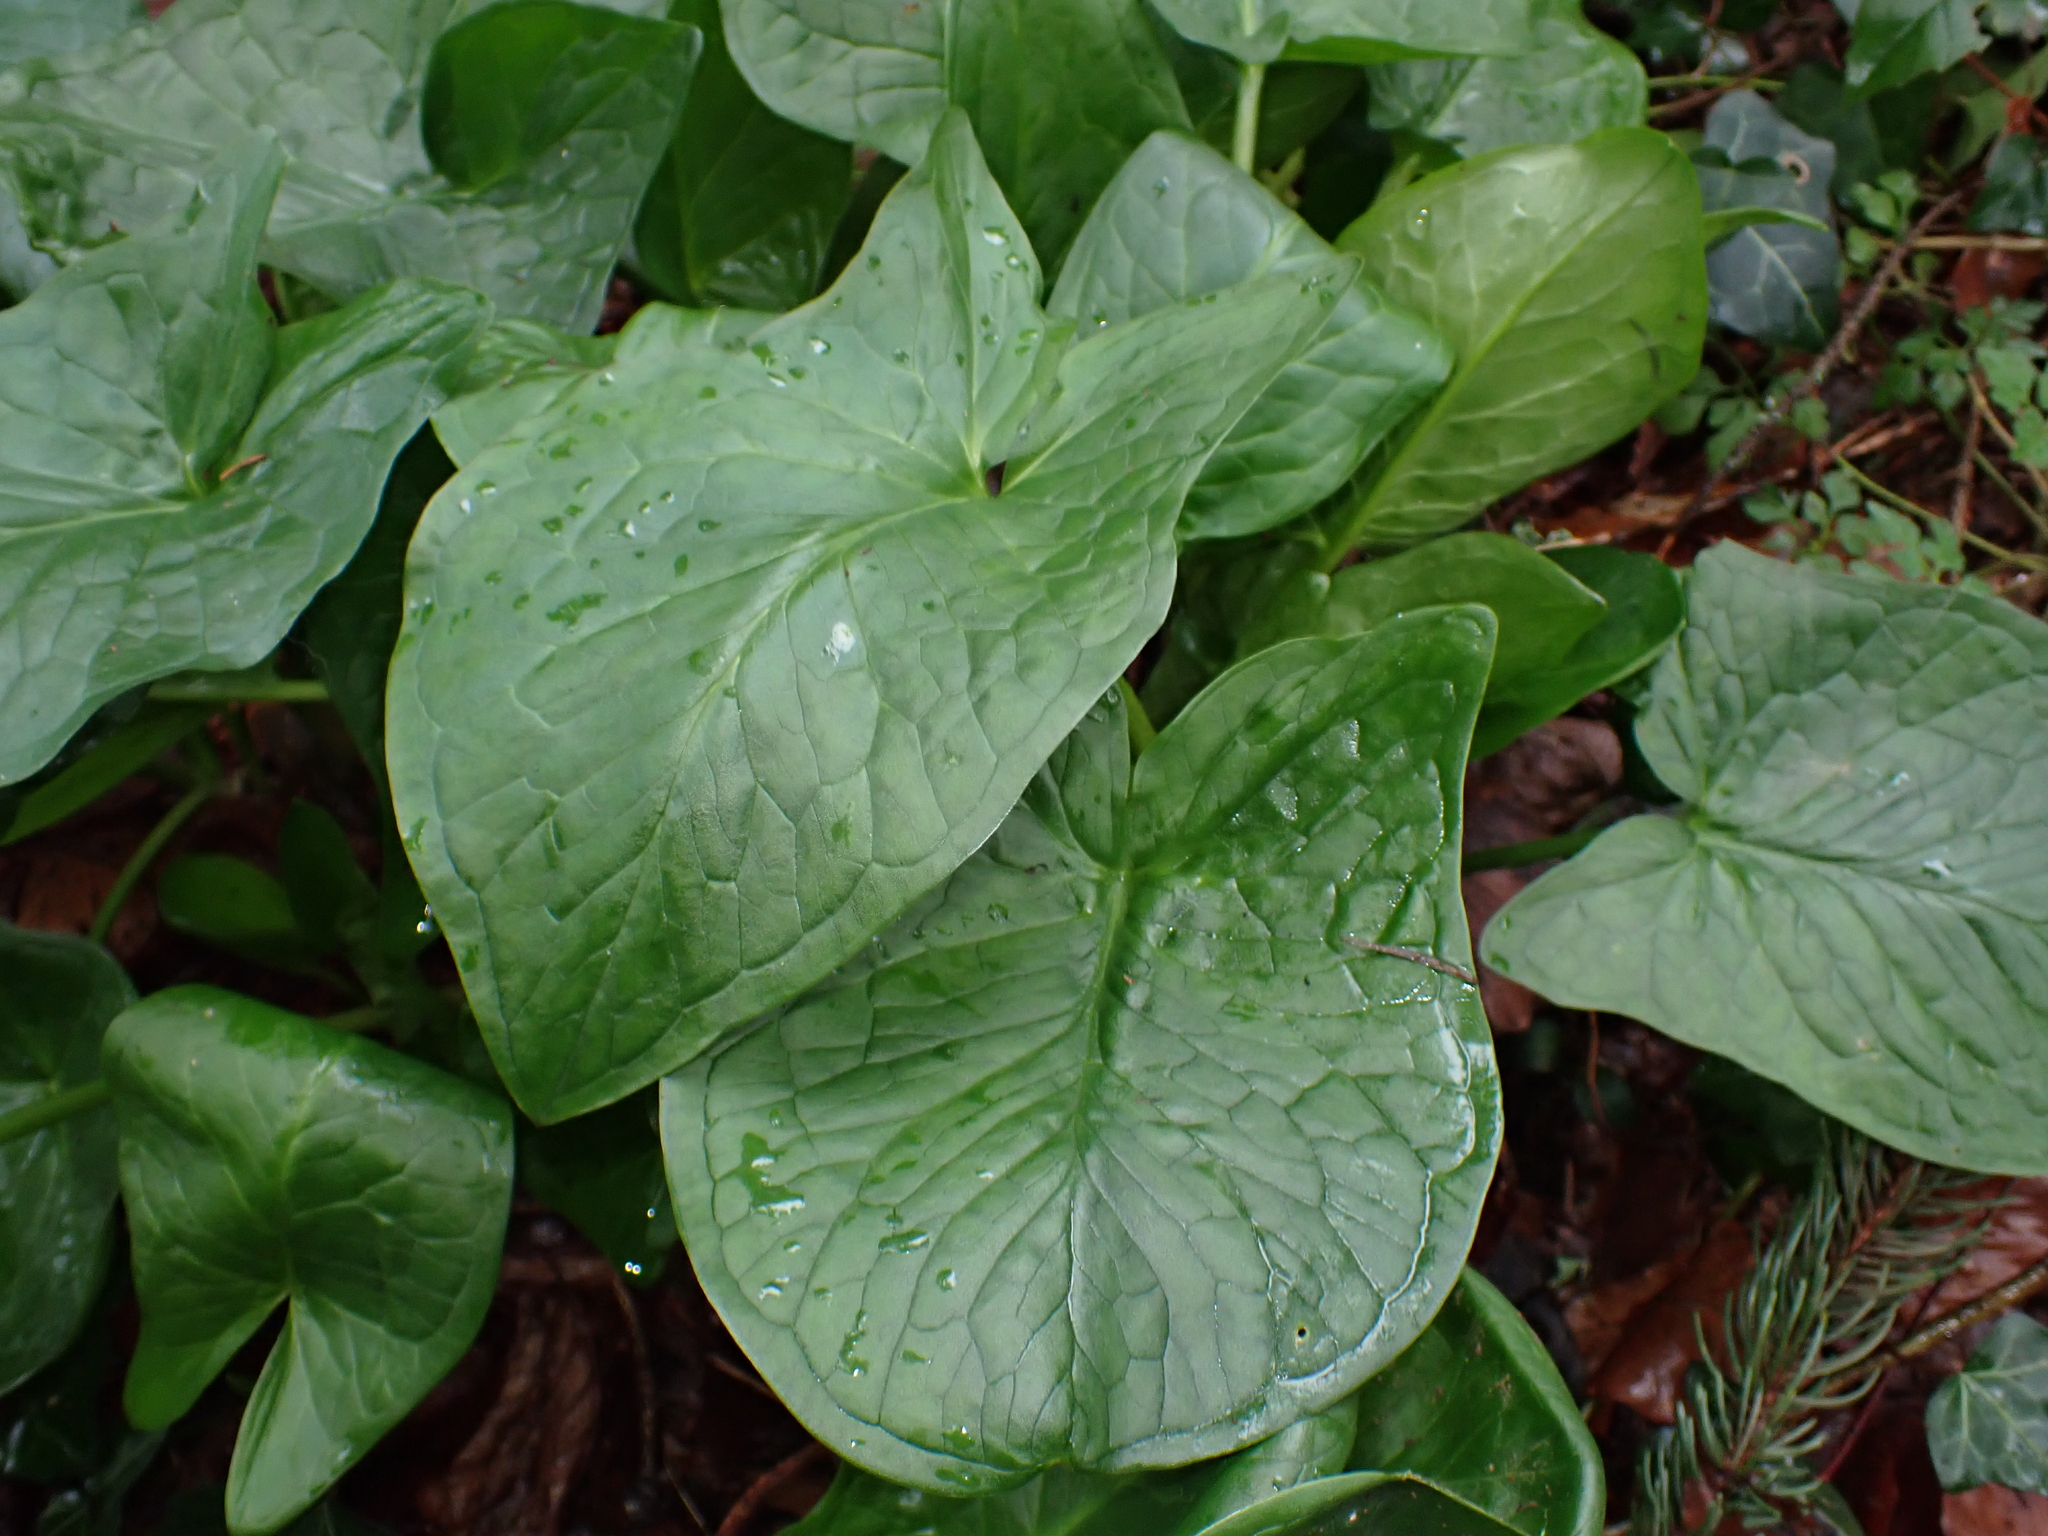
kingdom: Plantae
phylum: Tracheophyta
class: Liliopsida
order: Alismatales
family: Araceae
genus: Arum
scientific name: Arum maculatum
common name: Lords-and-ladies
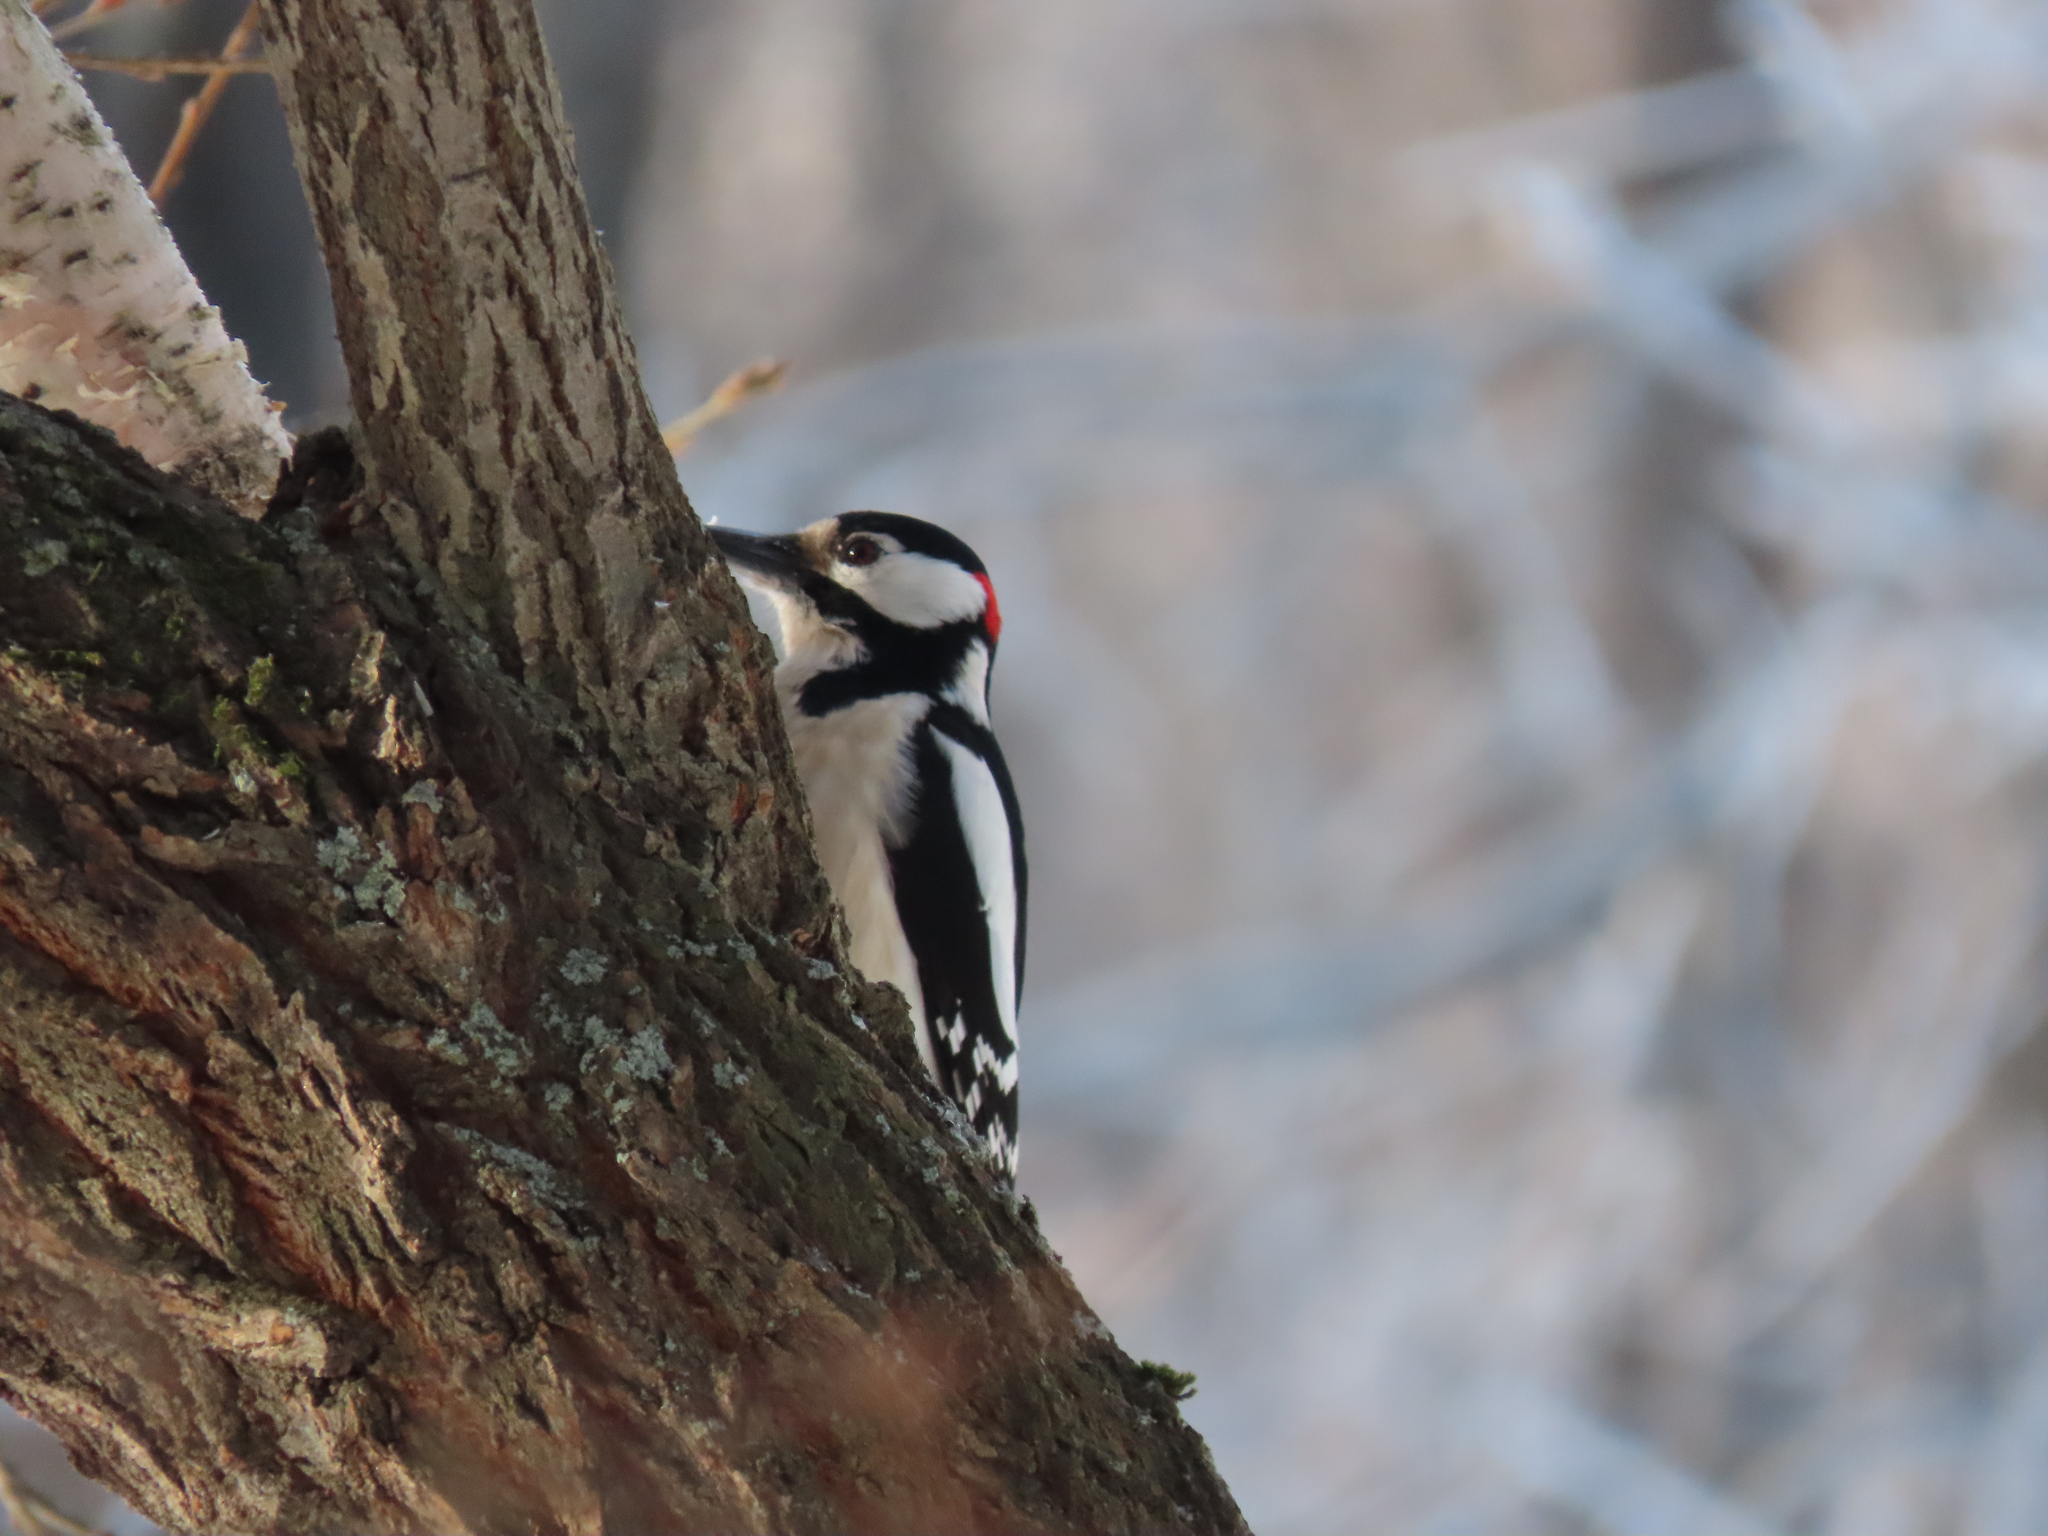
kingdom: Animalia
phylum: Chordata
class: Aves
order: Piciformes
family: Picidae
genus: Dendrocopos
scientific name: Dendrocopos major
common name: Great spotted woodpecker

....................

Give the material as a numbered list, from the line with "family: Araceae" up to and including the last line of the material. Leave out blank lines and the pictures.

#### [RESULT FOR THIS TASK]
1. family: Araceae
2. genus: Arum
3. scientific name: Arum maculatum
4. common name: Lords-and-ladies
5. kingdom: Animalia
6. phylum: Chordata
7. class: Aves
8. order: Piciformes
9. family: Picidae
10. genus: Dendrocopos
11. scientific name: Dendrocopos major
12. common name: Great spotted woodpecker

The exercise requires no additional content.